In this episode of Land Language, hosts Brit Sastrawidjaya and Bethany Rydmark sit down with Brittney Herrera, CEO of Thunder Egg and GeoTune. Brittney spent 25 years designing high-performance interiors for Fortune 500 tech companies, spaces that make people want to show up, stay, and do their best work. Over time, she found herself drawn to something beneath all of it: the energetic condition of the land. We discuss geopathic stress: what causes it, what it does, and what a one-cubit copper rod buried in the ground can change.

“  Commercial properties were responding, teams were gelling, their landscapes were affected, and their mechanical equipment—because geopathic stress really can wreak havoc on, electrical systems and mechanical systems.”

—Brittney Herrera

We explore:

  • How underground water, ore, minerals, and fault lines create lines of stress that affect the health of everything built above them

  • Brittney’s tuning process and how she remote-views a property

  • A Michelin-key hotel that saw revenue increase the year it was tuned

  • Using plants and dead spots as indicators of a shift in the land’s energy

  • The importance of permission and readiness, especially for skeptical clients

Brittney's entry into this work was skeptical and pragmatic.

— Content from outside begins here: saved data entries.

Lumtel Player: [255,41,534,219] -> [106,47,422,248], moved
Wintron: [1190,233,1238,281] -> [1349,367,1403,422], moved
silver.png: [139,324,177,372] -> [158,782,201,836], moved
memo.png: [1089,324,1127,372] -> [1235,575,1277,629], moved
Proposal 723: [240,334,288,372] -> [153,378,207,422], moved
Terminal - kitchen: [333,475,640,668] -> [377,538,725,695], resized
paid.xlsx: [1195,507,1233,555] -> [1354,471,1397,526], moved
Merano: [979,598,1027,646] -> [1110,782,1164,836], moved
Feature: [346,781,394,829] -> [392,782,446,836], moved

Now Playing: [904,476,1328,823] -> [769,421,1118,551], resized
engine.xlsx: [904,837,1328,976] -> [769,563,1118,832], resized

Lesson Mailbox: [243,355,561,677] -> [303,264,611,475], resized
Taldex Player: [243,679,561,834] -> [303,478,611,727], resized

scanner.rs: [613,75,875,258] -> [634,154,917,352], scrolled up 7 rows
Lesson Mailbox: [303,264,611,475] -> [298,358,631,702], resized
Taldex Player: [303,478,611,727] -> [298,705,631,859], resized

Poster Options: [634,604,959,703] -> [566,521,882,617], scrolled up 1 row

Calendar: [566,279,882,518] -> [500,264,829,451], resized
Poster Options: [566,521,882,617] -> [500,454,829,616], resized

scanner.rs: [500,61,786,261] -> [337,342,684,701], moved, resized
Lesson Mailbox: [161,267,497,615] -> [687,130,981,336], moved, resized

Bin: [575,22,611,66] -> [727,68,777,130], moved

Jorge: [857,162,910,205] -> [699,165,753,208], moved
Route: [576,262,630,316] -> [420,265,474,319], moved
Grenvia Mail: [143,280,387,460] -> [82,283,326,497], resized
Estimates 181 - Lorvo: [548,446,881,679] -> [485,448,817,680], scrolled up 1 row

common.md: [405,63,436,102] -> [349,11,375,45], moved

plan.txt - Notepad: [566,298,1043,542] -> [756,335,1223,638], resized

She tuned her own property first, watching where trees had struggled along stress lines, noticing headaches that disappeared when the geopathic stress running through her pillow was addressed. She moved on to friends, then family, then clients, and began accumulating stories she hadn't predicted.

Her practice at GeoTune sits at the intersection of two disciplines: the built environment she's spent decades working in, and an ancient tradition of working with the earth's energy grid that predates modern design by centuries. It's adjacent to feng shui but older, more physical, more tied to the specific geology underfoot: underground water, fault lines, mineral deposits, and the distortions those create in the space above.

This is a conversation for landscape professionals who've had a client mention the house that wouldn't sell, the tree that kept dying in the same spot, the basement that kept flooding, and wondered if there was a layer they weren't seeing.

Brittney Herrera is CEO of Thunder Egg, her interior architecture practice, and GeoTune, where she applies geopathic stress remediation to homes, commercial properties, and agricultural land. She has spent 25 years designing high-performance environments for Fortune 500 technology companies, and has trained extensively in remote viewing at the Monroe Institute. Her work now takes her from Portland to Bali, Tibet, Nepal, and beyond.